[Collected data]
#####
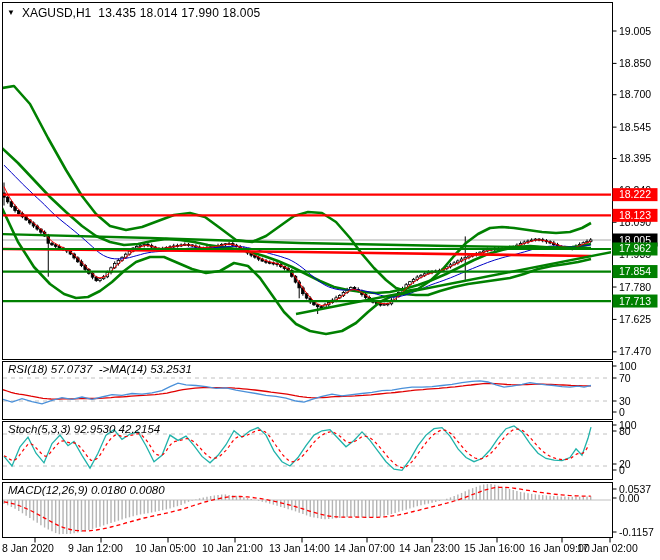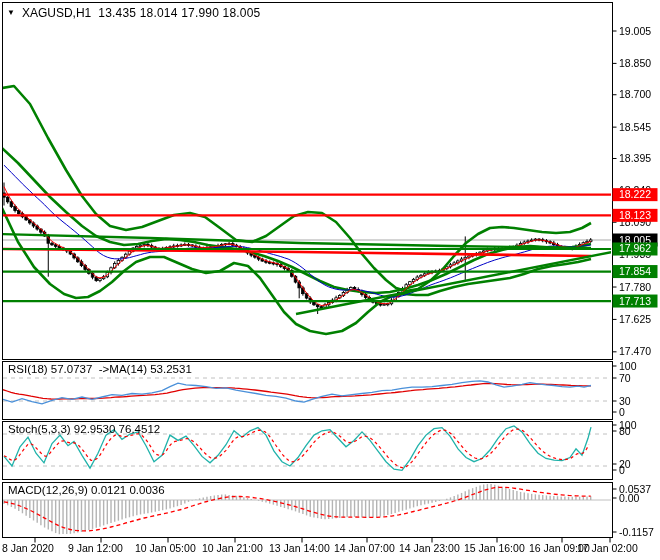--- a/index.html
+++ b/index.html
@@ -1,19 +1,19 @@
 <!DOCTYPE html>
 <html><head>
 <meta charset="utf-8">
 <style>
   html,body{margin:0;padding:0;background:#fff;}
   .screen{position:relative;width:660px;height:560px;background:#ffffff;
     font-family:"Liberation Sans",sans-serif;overflow:hidden;}
   #cv{position:absolute;left:0;top:0;}
-  .hdr{position:absolute;font-size:11.5px;color:#000;white-space:pre;z-index:5;}
+  .hdr{position:absolute;font-size:11.5px;color:#000;white-space:pre;z-index:5;font-style:italic;}
   .title{position:absolute;left:7px;top:6px;font-size:12px;color:#000;z-index:5;
     display:flex;align-items:center;gap:7px;}
   .tri{font-size:8px;line-height:10px;cursor:pointer;}
   .ohlc{letter-spacing:0.2px;}
   svg text{font-family:"Liberation Sans",sans-serif;}
   .axlbl{font-size:10.5px;fill:#000;}
   .badgetxt{font-size:10.5px;fill:#fff;}
   .timelbl{font-size:10.5px;fill:#000;}
 </style>
 </head>
@@ -967,15 +967,15 @@
         <line x1="610" y1="537.5" x2="610" y2="542.5" stroke="#000" stroke-width="1"></line>
         <text x="577" y="552" class="timelbl">17 Jan 02:00</text>
       </g>
     </svg>
   <div class="title">
     <span class="tri">▼</span>
     <span>XAGUSD,H1</span>
     <span class="ohlc">13.435 18.014 17.990 18.005</span>
   </div>
   <div class="hdr" style="left:8px;top:363px;">RSI(18) 57.0737  -&gt;MA(14) 53.2531</div>
-  <div class="hdr" style="left:8px;top:423px;">Stoch(5,3,3) 92.9530 76.4512</div>
-  <div class="hdr" style="left:8px;top:484px;">MACD(12,26,9) 0.0121 0.0036</div>
+  <div class="hdr" style="left:8px;top:423px;">Stoch(5,3,3) 92.9530 42.2154</div>
+  <div class="hdr" style="left:8px;top:484px;">MACD(12,26,9) 0.0180 0.0080</div>
 </div>
 
 </body></html>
#####
_WHAT IS BEING ASKED_
The answer must be the full set of records, repeated exactly, with no pictures.

_RESPONSE TO THIS TASK_
--- a/index.html
+++ b/index.html
@@ -1,19 +1,19 @@
 <!DOCTYPE html>
 <html><head>
 <meta charset="utf-8">
 <style>
   html,body{margin:0;padding:0;background:#fff;}
   .screen{position:relative;width:660px;height:560px;background:#ffffff;
     font-family:"Liberation Sans",sans-serif;overflow:hidden;}
   #cv{position:absolute;left:0;top:0;}
-  .hdr{position:absolute;font-size:11.5px;color:#000;white-space:pre;z-index:5;}
+  .hdr{position:absolute;font-size:11.5px;color:#000;white-space:pre;z-index:5;font-style:italic;}
   .title{position:absolute;left:7px;top:6px;font-size:12px;color:#000;z-index:5;
     display:flex;align-items:center;gap:7px;}
   .tri{font-size:8px;line-height:10px;cursor:pointer;}
   .ohlc{letter-spacing:0.2px;}
   svg text{font-family:"Liberation Sans",sans-serif;}
   .axlbl{font-size:10.5px;fill:#000;}
   .badgetxt{font-size:10.5px;fill:#fff;}
   .timelbl{font-size:10.5px;fill:#000;}
 </style>
 </head>
@@ -967,15 +967,15 @@
         <line x1="610" y1="537.5" x2="610" y2="542.5" stroke="#000" stroke-width="1"></line>
         <text x="577" y="552" class="timelbl">17 Jan 02:00</text>
       </g>
     </svg>
   <div class="title">
     <span class="tri">▼</span>
     <span>XAGUSD,H1</span>
     <span class="ohlc">13.435 18.014 17.990 18.005</span>
   </div>
   <div class="hdr" style="left:8px;top:363px;">RSI(18) 57.0737  -&gt;MA(14) 53.2531</div>
-  <div class="hdr" style="left:8px;top:423px;">Stoch(5,3,3) 92.9530 76.4512</div>
-  <div class="hdr" style="left:8px;top:484px;">MACD(12,26,9) 0.0121 0.0036</div>
+  <div class="hdr" style="left:8px;top:423px;">Stoch(5,3,3) 92.9530 42.2154</div>
+  <div class="hdr" style="left:8px;top:484px;">MACD(12,26,9) 0.0180 0.0080</div>
 </div>
 
 </body></html>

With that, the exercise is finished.